SOURCE DATA START

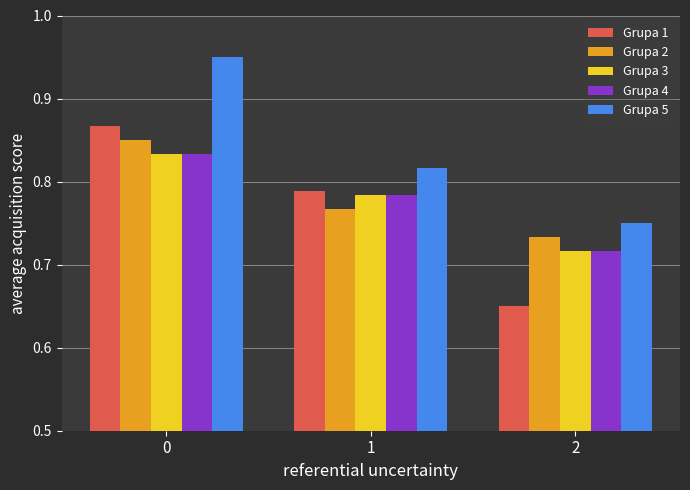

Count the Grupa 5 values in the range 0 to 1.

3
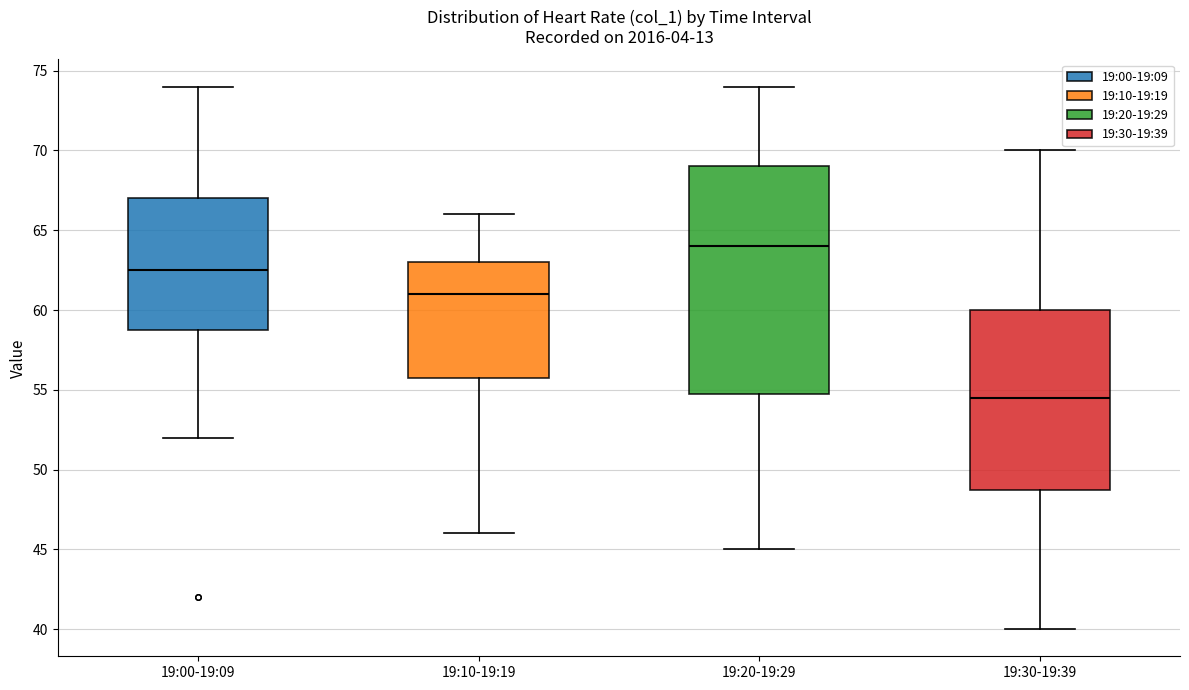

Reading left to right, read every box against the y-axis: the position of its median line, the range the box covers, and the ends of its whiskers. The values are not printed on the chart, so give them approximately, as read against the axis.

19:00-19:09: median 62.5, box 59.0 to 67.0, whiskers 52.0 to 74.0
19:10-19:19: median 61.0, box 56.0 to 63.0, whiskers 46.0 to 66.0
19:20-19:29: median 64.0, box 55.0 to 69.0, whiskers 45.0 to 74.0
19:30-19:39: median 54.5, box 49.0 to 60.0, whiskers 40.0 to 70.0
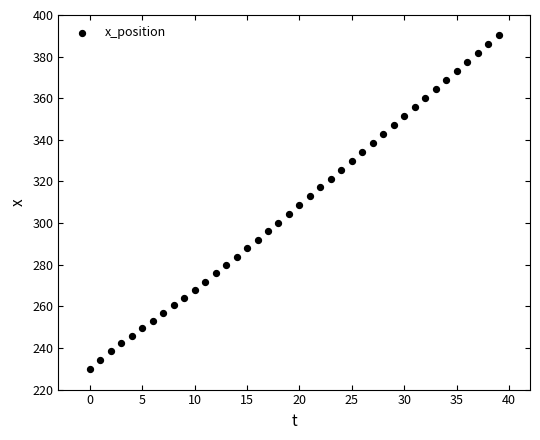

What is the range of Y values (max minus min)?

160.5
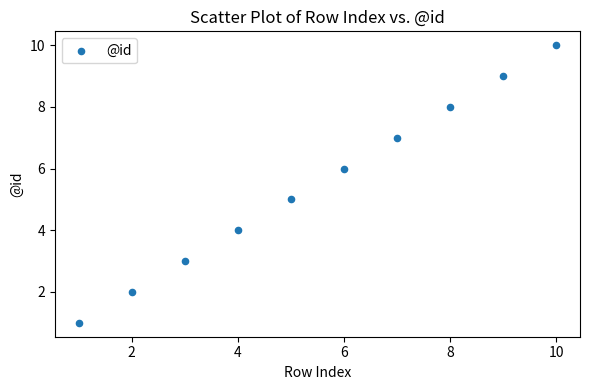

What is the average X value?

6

SOURCE DATA END

EXERCISE DESCRIPTION:
Reproduce all of the items above word for word, leaving out the pictures.

TASK ANSWER:
Count the Grupa 5 values in the range 0 to 1.

3

Reading left to right, read every box against the y-axis: the position of its median line, the range the box covers, and the ends of its whiskers. The values are not printed on the chart, so give them approximately, as read against the axis.

19:00-19:09: median 62.5, box 59.0 to 67.0, whiskers 52.0 to 74.0
19:10-19:19: median 61.0, box 56.0 to 63.0, whiskers 46.0 to 66.0
19:20-19:29: median 64.0, box 55.0 to 69.0, whiskers 45.0 to 74.0
19:30-19:39: median 54.5, box 49.0 to 60.0, whiskers 40.0 to 70.0

What is the range of Y values (max minus min)?

160.5

What is the average X value?

6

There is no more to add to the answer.